A comment from my last post asked me to back up the claim that settlements have lent weight to the validity of the GPL. I got some feedback from a friend and did a little research of my own and here’s a summary of the stuff that’s easy to find.

The developers of Busybox have been busy indeed:
March 6, 2008 BusyBox Developers and High-Gain Antennas Agree to Dismiss GPL Lawsuit
March 17, 2008 BusyBox Developers Agree To End GPL Lawsuit Against Verizon
July 23, 2008 BusyBox Developers and Supermicro Agree to End GPL Lawsuit
October 6, 2008 BusyBox Developers Settle Case With Extreme Networks

The GPL Linux Kernel has been defended in a European court verdict.

Many other successful settlements in favour of the GPL are available at gpl-violations.org.

Groklaw’s article “A GPL Win in Michigan” discusses how the US courts have found the GPL enforceable.

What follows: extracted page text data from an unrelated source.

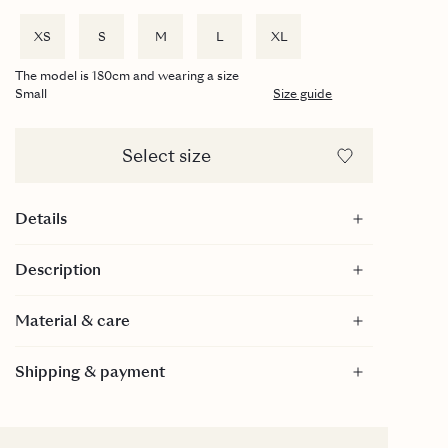
XS
S
M
L
XL
The model is 180cm and wearing a size
Small
Size guide
Select size
Details
Underwired balconette cups
Description
Ruffle details
Adjustable straps
Material & care
GRS-certified
Material
Shipping & payment
Care
30 Degrees gentle wash.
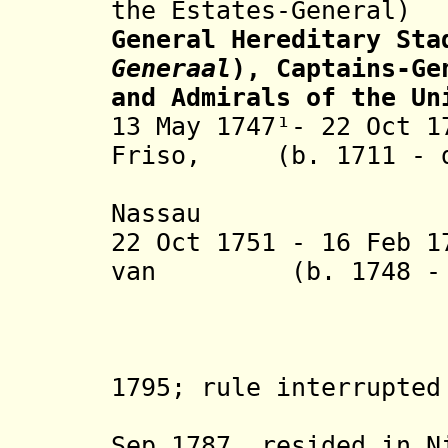
the Estates-General)
General Hereditary Sta
Generaal
), Captains-Ge
and Admirals of the Un
13 May 1747¹- 22 Oct 1
Friso,
(b. 1711 - d
Nassau
22 Oct 1751 - 16 Feb 
van
(b. 1748 - d.
Oranje 
(in exile
1795; rule interrupte
Holland 
Sep 1787, resided in N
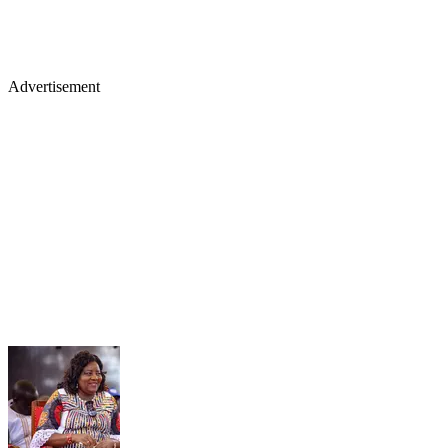
Advertisement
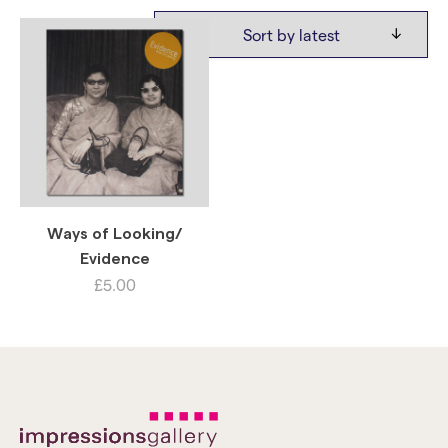
Ways of Looking/
Evidence
£
5.00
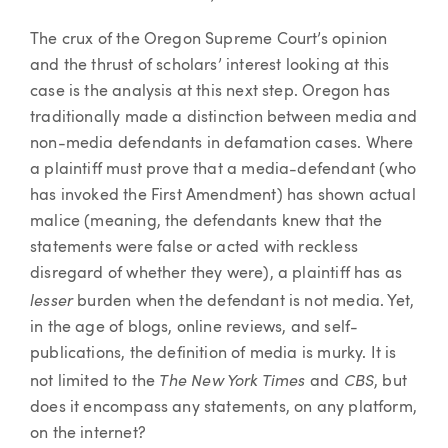
The crux of the Oregon Supreme Court’s opinion
and the thrust of scholars’ interest looking at this
case is the analysis at this next step. Oregon has
traditionally made a distinction between media and
non-media defendants in defamation cases. Where
a plaintiff must prove that a media-defendant (who
has invoked the First Amendment) has shown actual
malice (meaning, the defendants knew that the
statements were false or acted with reckless
disregard of whether they were), a plaintiff has as
lesser
burden when the defendant is not media. Yet,
in the age of blogs, online reviews, and self-
publications, the definition of media is murky. It is
The New York Times
CBS
not limited to the
and
, but
does it encompass any statements, on any platform,
on the internet?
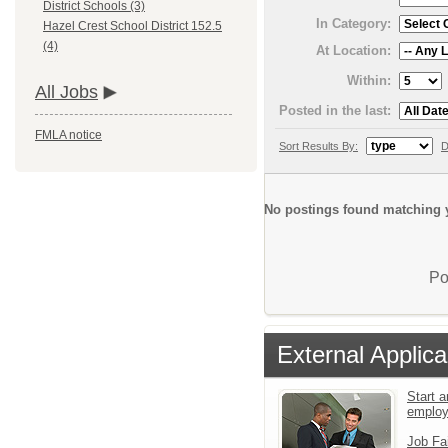
District Schools (3)
In Category:
Hazel Crest School District 152.5
(4)
At Location:
Within:
All Jobs
Posted in the last:
FMLA notice
Sort Results By:
D
No postings found matching y
Po
External Applica
Start a
emplo
Job Fa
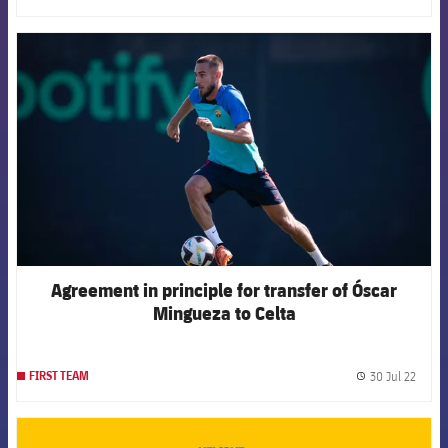
FCB Barcelona badge
Agreement in principle for transfer of Óscar
Mingueza to Celta
30 Jul 22
FIRST TEAM
label.
FCB Barcelona badge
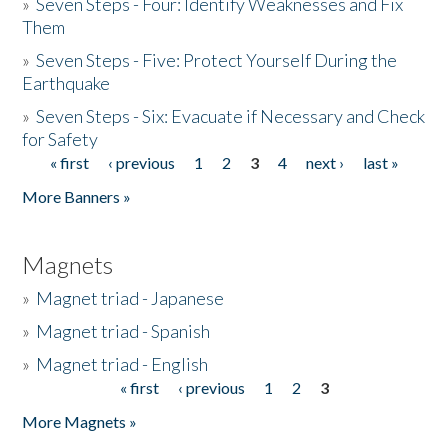
»
Seven Steps - Four: Identify Weaknesses and Fix
Them
»
Seven Steps - Five: Protect Yourself During the
Earthquake
»
Seven Steps - Six: Evacuate if Necessary and Check
for Safety
« first
‹ previous
1
2
3
4
next ›
last »
Pages
More Banners »
Magnets
»
Magnet triad - Japanese
»
Magnet triad - Spanish
»
Magnet triad - English
« first
‹ previous
1
2
3
Pages
More Magnets »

Sun Microsystems gets the GPL, even if it doesn’t suit them. in a CNET article from 2005, Jonathan Schwartz is quoted as not liking the GPL because of “the GPL provision that says source code may be mixed with other code only if the other code also is governed by the GPL”. Sun’s rather formidable legal team gets it: you can’t mix non-GPL code with GPL code and still comply with the GPL.

This is just the beginning. The SFLC has launched a suit against Cisco on behalf of the FSF. SCO descends further into bad joke status by attacking the GPL, with IBM on the other side. Any bets on who will take that one?

On the flip side, there’s nothing I could find where a challenge to the GPL was successful.